М. Цветаева:
“Состояние творчества есть состояние наваждения <...> Что-то, кто-то в тебя вселяется, твоя рука исполнитель — не тебя, а того, что через тебя хочет быть <...> Наитие стихий — это творчество поэта”.О. Колбасина-Чернова:
“Ее творчество, действительно, как она говорит, “наитие стихии”, под напором которой она творит, выражая волю не свою, а волю стихии, свойственными ей ритмами. Гений по ее определению — высшая степень подверженности наитию, это первое. Управление этим наитием, — второе”.М. Цветаева:
“Художественное творчество в иных случаях — некая атрофия совести. Тот нравственный изъян, без которого ему, искусству, не быть <...> Все мои вещи стихийны, то есть грешны <...> Я повинуюсь неизбежной необходимости. Кто меня звал? Я должна назвать, т.е. создать того, кто меня звал. Как будто бы мои вещи выбирают меня сами, и я часто их писала против воли”.О. Колбасина-Чернова
: “Ее стихией была трагедия героизма, жертвенности, бедности и гордыни, непревзойденной Марининой гордыни: я есмь — и я иду наперекор”.Не следует, однако, преждевременно радоваться, читая о жертвенности, потому что М. Цветаева жертвенность понимала несколько иначе, чем большинство людей. Не собой она жертвовала ради других, а совсем наоборот, — могла жертвовать всем и всеми ради поэзии, а точнее — ради того честолюбивого самоудовлетворения, которое поэзия ей давала.
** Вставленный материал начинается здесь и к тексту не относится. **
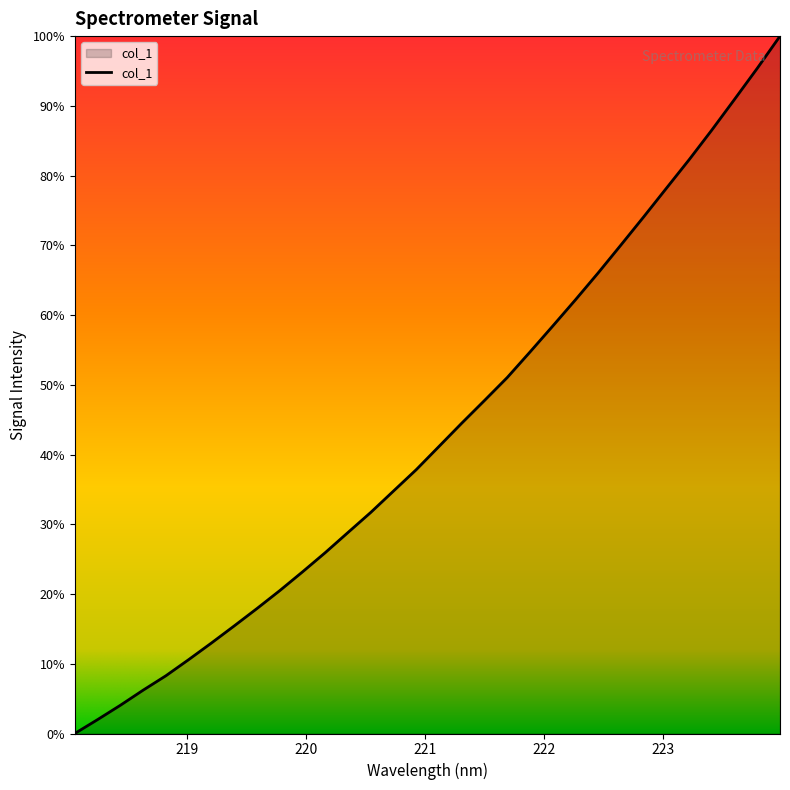

Is this an area chart (filled region under the line)?

Yes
Гордое сознание себя над толпой, “комплекс гения”, давали ей силы перенести все внешние невзгоды и скорби. Она и Ольгу К.-Ч. учила тому же: “Пока не научитесь все устранять, через все препятствия шагать напролом, хотя бы и во вред другим, пока не научитесь абсолютному эгоизму в отстаивании своего права на писание
— большой работы не дадите”.В приведенных выше высказываниях известной поэтессы, уже сложившейся как личность, отчетливо проявляется способность к критическому восприятию и анализу психических процессов, связанных с творчеством, что отсутствует, как мы уже видели, у детей дошкольного и частично подросткового возраста. М. Цветаева вполне сознательно говорит об автономности некоторых своих произведений, которые она не отождествляет с продукцией своего “Я”: “... я часто их писала против воли
”, что ясно указывает на воздействие постороннего сознания (псевдогаллюцинации Кандинского в форме насильственного мышления, т. е. ментизма) на ее собственное сознание. Это явление наплыва потока мыслей она называла “наитием стихий”, но в отличие от детского варианта, Цветаева пыталась в некоторых случаях управлять этим “потоком сознания”, т.е. включалась в творческое сотрудничество с ним.Как и в первом (детском) варианте, в творчестве Цветаевой мы можем наблюдать слегка прикрытую богоборческую, греховную направленность, которая вообще очень характерна для творчества контактеров. Это понимает и сама поэтесса, которая и по происхождению, и по воспитанию была все-таки православной, хотя так и осталась весьма далекой от Церкви. Ее собственное признание говорит о многом: “Художественное творчество в иных случаях
— некая атрофия совести <...> Все мои вещи стихийны, то есть грешны”. Исходное состояние, в которое вылилось сотрудничество с СПМ, привело поэтессу к самоубийству. Так печально и бесславно закончилась земная жизнь этой умной и талантливой женщины.